Records for processing below:

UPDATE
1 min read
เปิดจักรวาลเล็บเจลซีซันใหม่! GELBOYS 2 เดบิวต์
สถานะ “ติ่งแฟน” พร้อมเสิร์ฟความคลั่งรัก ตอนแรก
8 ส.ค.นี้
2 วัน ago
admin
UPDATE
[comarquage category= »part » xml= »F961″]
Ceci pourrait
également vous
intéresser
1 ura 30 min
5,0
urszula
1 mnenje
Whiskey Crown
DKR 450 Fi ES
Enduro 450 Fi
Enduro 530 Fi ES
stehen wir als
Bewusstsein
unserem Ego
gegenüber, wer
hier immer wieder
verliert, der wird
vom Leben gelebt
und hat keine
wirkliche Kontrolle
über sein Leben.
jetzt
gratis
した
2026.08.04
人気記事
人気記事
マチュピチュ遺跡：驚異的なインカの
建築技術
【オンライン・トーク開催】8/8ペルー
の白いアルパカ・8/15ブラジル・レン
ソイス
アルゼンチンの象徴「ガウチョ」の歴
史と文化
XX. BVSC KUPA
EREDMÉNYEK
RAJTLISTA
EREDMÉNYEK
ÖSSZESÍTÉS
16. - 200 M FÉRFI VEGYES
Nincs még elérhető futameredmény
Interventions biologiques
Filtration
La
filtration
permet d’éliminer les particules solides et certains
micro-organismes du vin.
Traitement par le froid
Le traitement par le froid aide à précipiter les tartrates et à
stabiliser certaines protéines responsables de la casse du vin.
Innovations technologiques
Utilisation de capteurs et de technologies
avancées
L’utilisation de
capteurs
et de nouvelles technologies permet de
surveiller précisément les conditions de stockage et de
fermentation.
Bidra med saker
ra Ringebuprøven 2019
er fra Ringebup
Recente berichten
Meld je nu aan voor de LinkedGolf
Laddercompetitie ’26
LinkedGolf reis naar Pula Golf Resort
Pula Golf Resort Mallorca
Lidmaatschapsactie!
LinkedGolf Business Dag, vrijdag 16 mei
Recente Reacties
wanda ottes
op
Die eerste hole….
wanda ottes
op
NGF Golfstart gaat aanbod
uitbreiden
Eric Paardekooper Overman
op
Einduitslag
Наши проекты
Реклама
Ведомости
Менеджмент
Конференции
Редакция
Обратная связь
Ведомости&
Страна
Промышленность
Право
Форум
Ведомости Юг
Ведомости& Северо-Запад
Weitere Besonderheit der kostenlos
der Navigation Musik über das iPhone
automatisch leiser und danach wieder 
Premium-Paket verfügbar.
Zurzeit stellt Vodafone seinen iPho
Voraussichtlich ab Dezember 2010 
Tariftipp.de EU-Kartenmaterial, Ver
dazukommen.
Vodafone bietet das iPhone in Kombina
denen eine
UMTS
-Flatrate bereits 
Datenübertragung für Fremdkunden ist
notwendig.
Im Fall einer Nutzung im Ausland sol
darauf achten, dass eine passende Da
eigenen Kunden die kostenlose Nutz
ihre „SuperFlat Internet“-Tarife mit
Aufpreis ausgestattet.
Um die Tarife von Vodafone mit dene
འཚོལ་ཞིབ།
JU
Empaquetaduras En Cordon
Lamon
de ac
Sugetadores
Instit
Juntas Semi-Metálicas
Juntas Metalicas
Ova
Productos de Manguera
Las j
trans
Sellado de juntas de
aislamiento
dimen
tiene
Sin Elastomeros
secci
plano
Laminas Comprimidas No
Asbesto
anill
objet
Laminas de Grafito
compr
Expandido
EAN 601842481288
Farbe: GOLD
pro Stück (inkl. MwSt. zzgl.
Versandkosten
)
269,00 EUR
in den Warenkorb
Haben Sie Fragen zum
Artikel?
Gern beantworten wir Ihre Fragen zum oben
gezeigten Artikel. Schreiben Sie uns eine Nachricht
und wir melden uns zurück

End of Records for processing.

** Task description **
Please swap "wanda ottes" for "Wanda Ottes" throughout the listing and reproduce every line with nothing else changed.

** Written response **
UPDATE
1 min read
เปิดจักรวาลเล็บเจลซีซันใหม่! GELBOYS 2 เดบิวต์
สถานะ “ติ่งแฟน” พร้อมเสิร์ฟความคลั่งรัก ตอนแรก
8 ส.ค.นี้
2 วัน ago
admin
UPDATE
[comarquage category= »part » xml= »F961″]
Ceci pourrait
également vous
intéresser
1 ura 30 min
5,0
urszula
1 mnenje
Whiskey Crown
DKR 450 Fi ES
Enduro 450 Fi
Enduro 530 Fi ES
stehen wir als
Bewusstsein
unserem Ego
gegenüber, wer
hier immer wieder
verliert, der wird
vom Leben gelebt
und hat keine
wirkliche Kontrolle
über sein Leben.
jetzt
gratis
した
2026.08.04
人気記事
人気記事
マチュピチュ遺跡：驚異的なインカの
建築技術
【オンライン・トーク開催】8/8ペルー
の白いアルパカ・8/15ブラジル・レン
ソイス
アルゼンチンの象徴「ガウチョ」の歴
史と文化
XX. BVSC KUPA
EREDMÉNYEK
RAJTLISTA
EREDMÉNYEK
ÖSSZESÍTÉS
16. - 200 M FÉRFI VEGYES
Nincs még elérhető futameredmény
Interventions biologiques
Filtration
La
filtration
permet d’éliminer les particules solides et certains
micro-organismes du vin.
Traitement par le froid
Le traitement par le froid aide à précipiter les tartrates et à
stabiliser certaines protéines responsables de la casse du vin.
Innovations technologiques
Utilisation de capteurs et de technologies
avancées
L’utilisation de
capteurs
et de nouvelles technologies permet de
surveiller précisément les conditions de stockage et de
fermentation.
Bidra med saker
ra Ringebuprøven 2019
er fra Ringebup
Recente berichten
Meld je nu aan voor de LinkedGolf
Laddercompetitie ’26
LinkedGolf reis naar Pula Golf Resort
Pula Golf Resort Mallorca
Lidmaatschapsactie!
LinkedGolf Business Dag, vrijdag 16 mei
Recente Reacties
Wanda Ottes
op
Die eerste hole….
Wanda Ottes
op
NGF Golfstart gaat aanbod
uitbreiden
Eric Paardekooper Overman
op
Einduitslag
Наши проекты
Реклама
Ведомости
Менеджмент
Конференции
Редакция
Обратная связь
Ведомости&
Страна
Промышленность
Право
Форум
Ведомости Юг
Ведомости& Северо-Запад
Weitere Besonderheit der kostenlos
der Navigation Musik über das iPhone
automatisch leiser und danach wieder 
Premium-Paket verfügbar.
Zurzeit stellt Vodafone seinen iPho
Voraussichtlich ab Dezember 2010 
Tariftipp.de EU-Kartenmaterial, Ver
dazukommen.
Vodafone bietet das iPhone in Kombina
denen eine
UMTS
-Flatrate bereits 
Datenübertragung für Fremdkunden ist
notwendig.
Im Fall einer Nutzung im Ausland sol
darauf achten, dass eine passende Da
eigenen Kunden die kostenlose Nutz
ihre „SuperFlat Internet“-Tarife mit
Aufpreis ausgestattet.
Um die Tarife von Vodafone mit dene
འཚོལ་ཞིབ།
JU
Empaquetaduras En Cordon
Lamon
de ac
Sugetadores
Instit
Juntas Semi-Metálicas
Juntas Metalicas
Ova
Productos de Manguera
Las j
trans
Sellado de juntas de
aislamiento
dimen
tiene
Sin Elastomeros
secci
plano
Laminas Comprimidas No
Asbesto
anill
objet
Laminas de Grafito
compr
Expandido
EAN 601842481288
Farbe: GOLD
pro Stück (inkl. MwSt. zzgl.
Versandkosten
)
269,00 EUR
in den Warenkorb
Haben Sie Fragen zum
Artikel?
Gern beantworten wir Ihre Fragen zum oben
gezeigten Artikel. Schreiben Sie uns eine Nachricht
und wir melden uns zurück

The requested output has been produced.